Using Gold Nanoparticles to Hit Cancer Where It Hurts

Scientists at the Georgia Institute of Technology have shown that by directing gold nanoparticles into the nuclei of cancer cells, they can not only prevent them from multiplying, but can kill them where they lurk. The research appeared as a communication in the February 10 edition of the Journal of the American Chemical Society.

“We’ve developed a system that can kill cancer cells by shining light on gold nanoparticles, but what if the cancer is in a place where we can’t shine light on it? To fix that problem, we’ve decorated the gold with a chemical that brings it inside the nucleus of the cancer cell and stops it from dividing,” said Mostafa El-Sayed, Regents professor and director of the Laser Dynamics Laboratory at Georgia Tech.

Once the cell stops dividing, apoptosis sets in and kills the cell.

“In cancer, the nucleus divides much faster than that of a normal cell, so if we can stop it from dividing, we can stop the cancer,” said El-Sayed.

The team tested their hypothesis on cells harvested from cancer of the ear, nose and throat. They decorated the cells with an argininge-glycine-aspartic acide petipde (RGD) to bring the gold nano-particles into the cytoplasm of a cancer cell but not the healthy cells and a nuclear localization signal peptide (NLS) to bring it into the nucleus.

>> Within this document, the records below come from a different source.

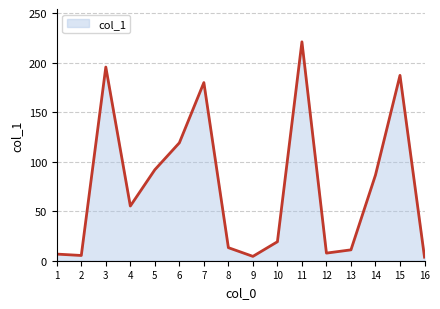

Between 10 and 8, which is larger?

10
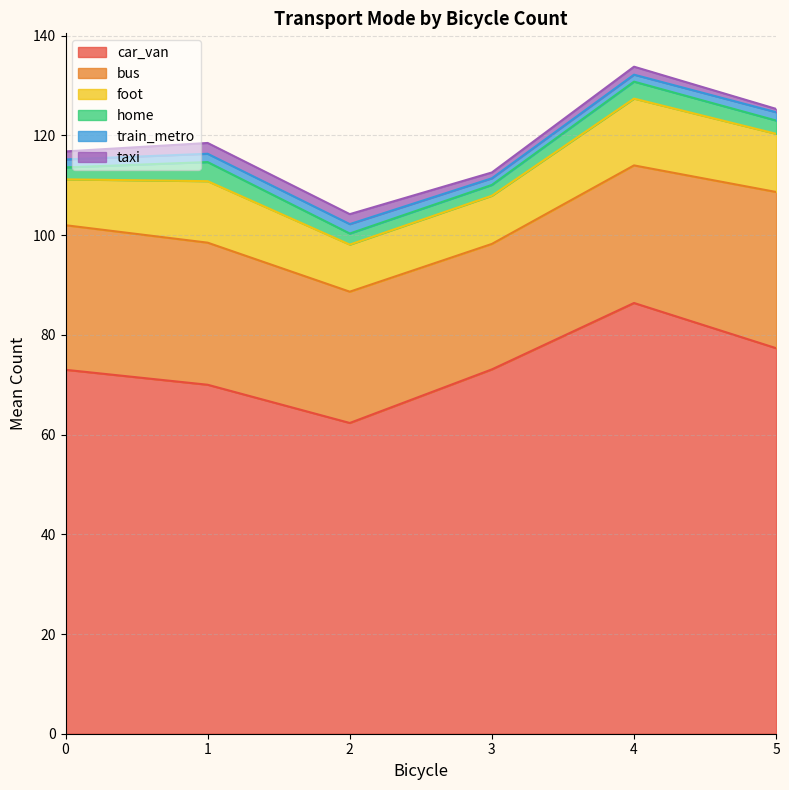

The value of car_van at 0 is 73.0. True or false?

True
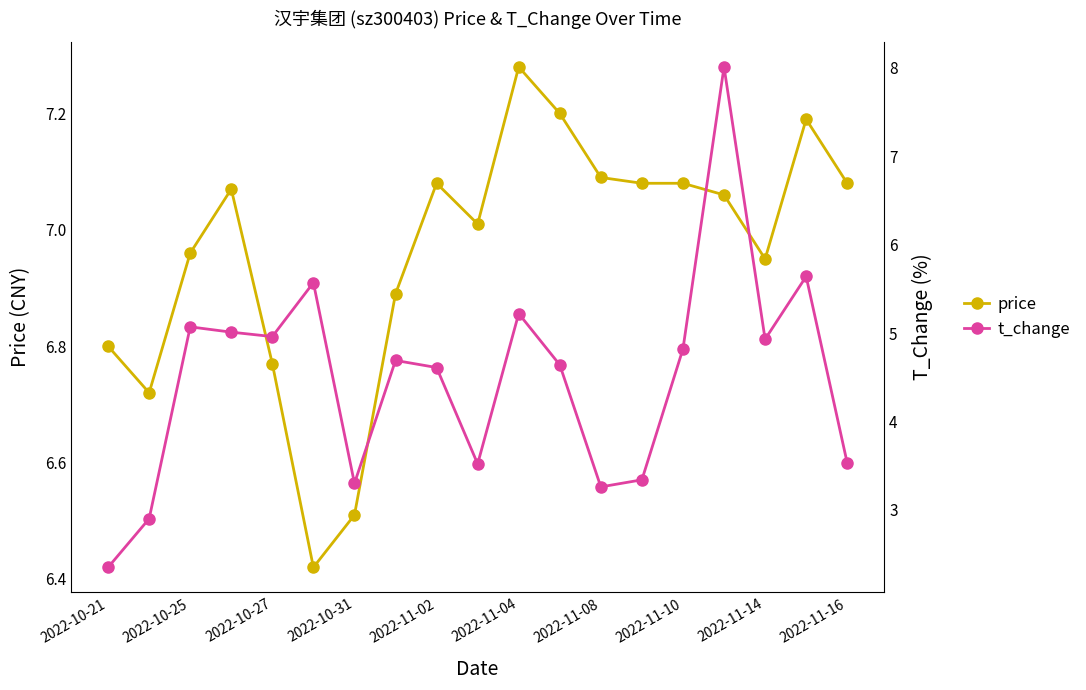

Rank the series by their maximum value, from highest to lowest.

t_change, price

In previous work they showed that just bringing the gold into the cytoplasm does nothing. In this current study, they found that implanting the gold into the nucleus effectively kills the cell.

“The cell starts dividing and then it collapses,” said El-Sayed. “Once you have a cell with two nuclei, it dies.”

The gold works by interfering with the cells’ DNA, he added. How that works exactly is the subject of a follow-up study.

“Previously, we’ve shown that we can bring gold nanoparticles into cancer cells and by shining a light on them, can kill the cells. Now we’ve shown that if we direct those gold nanoparticles into the nucleus, we can kill the cancer cells that are in spots we can’t hit with the light,” said El-Sayed.

Next the team will test how the treatment works in vivo.